[INSTRUCTION] The reply should hold every entry exactly as written and none of the pictures.

[Entries taken from a collection]
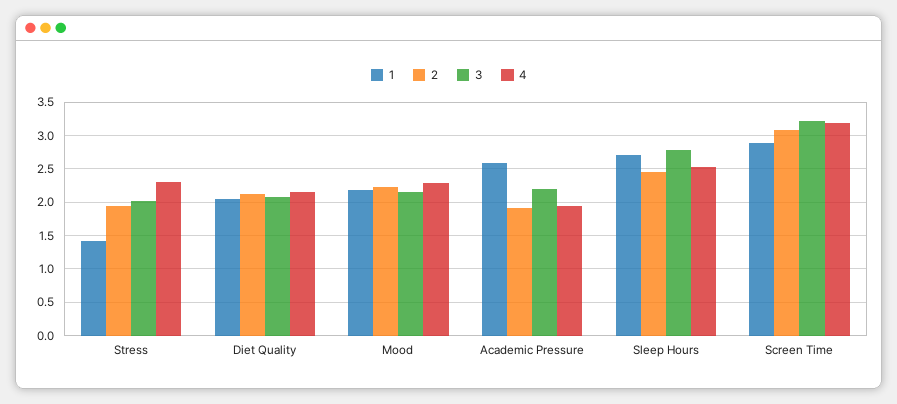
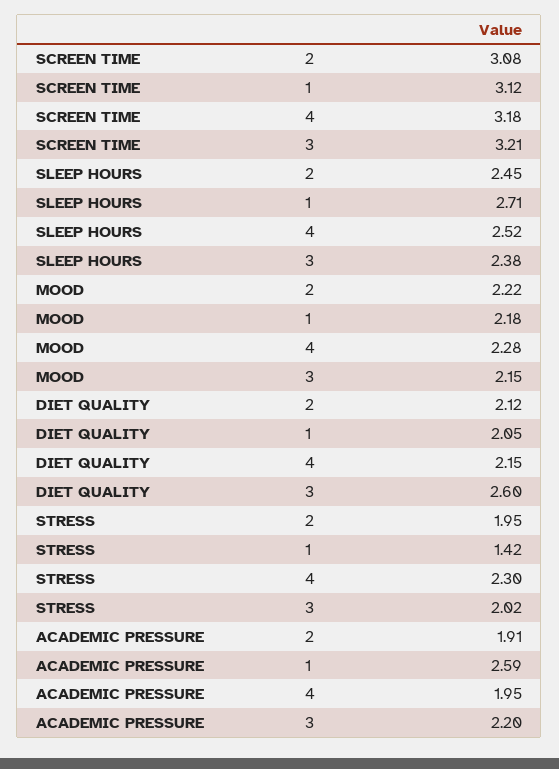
  {
    "1": {
      "Stress": 1.42,
      "Diet Quality": 2.05,
      "Mood": 2.18,
      "Academic Pressure": 2.59,
      "Sleep Hours": 2.71,
-     "Screen Time": 2.9
+     "Screen Time": 3.12
    },
    "2": {
      "Stress": 1.95,
      "Diet Quality": 2.12,
      "Mood": 2.22,
      "Academic Pressure": 1.91,
      "Sleep Hours": 2.45,
      "Screen Time": 3.08
    },
    "3": {
      "Stress": 2.02,
-     "Diet Quality": 2.1,
+     "Diet Quality": 2.6,
      "Mood": 2.15,
      "Academic Pressure": 2.2,
-     "Sleep Hours": 2.8,
+     "Sleep Hours": 2.38,
      "Screen Time": 3.21
    },
    "4": {
      "Stress": 2.3,
      "Diet Quality": 2.15,
      "Mood": 2.28,
      "Academic Pressure": 1.95,
      "Sleep Hours": 2.52,
      "Screen Time": 3.18
    }
  }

[FINISHED EXERCISE]
  {
    "1": {
      "Stress": 1.42,
      "Diet Quality": 2.05,
      "Mood": 2.18,
      "Academic Pressure": 2.59,
      "Sleep Hours": 2.71,
-     "Screen Time": 2.9
+     "Screen Time": 3.12
    },
    "2": {
      "Stress": 1.95,
      "Diet Quality": 2.12,
      "Mood": 2.22,
      "Academic Pressure": 1.91,
      "Sleep Hours": 2.45,
      "Screen Time": 3.08
    },
    "3": {
      "Stress": 2.02,
-     "Diet Quality": 2.1,
+     "Diet Quality": 2.6,
      "Mood": 2.15,
      "Academic Pressure": 2.2,
-     "Sleep Hours": 2.8,
+     "Sleep Hours": 2.38,
      "Screen Time": 3.21
    },
    "4": {
      "Stress": 2.3,
      "Diet Quality": 2.15,
      "Mood": 2.28,
      "Academic Pressure": 1.95,
      "Sleep Hours": 2.52,
      "Screen Time": 3.18
    }
  }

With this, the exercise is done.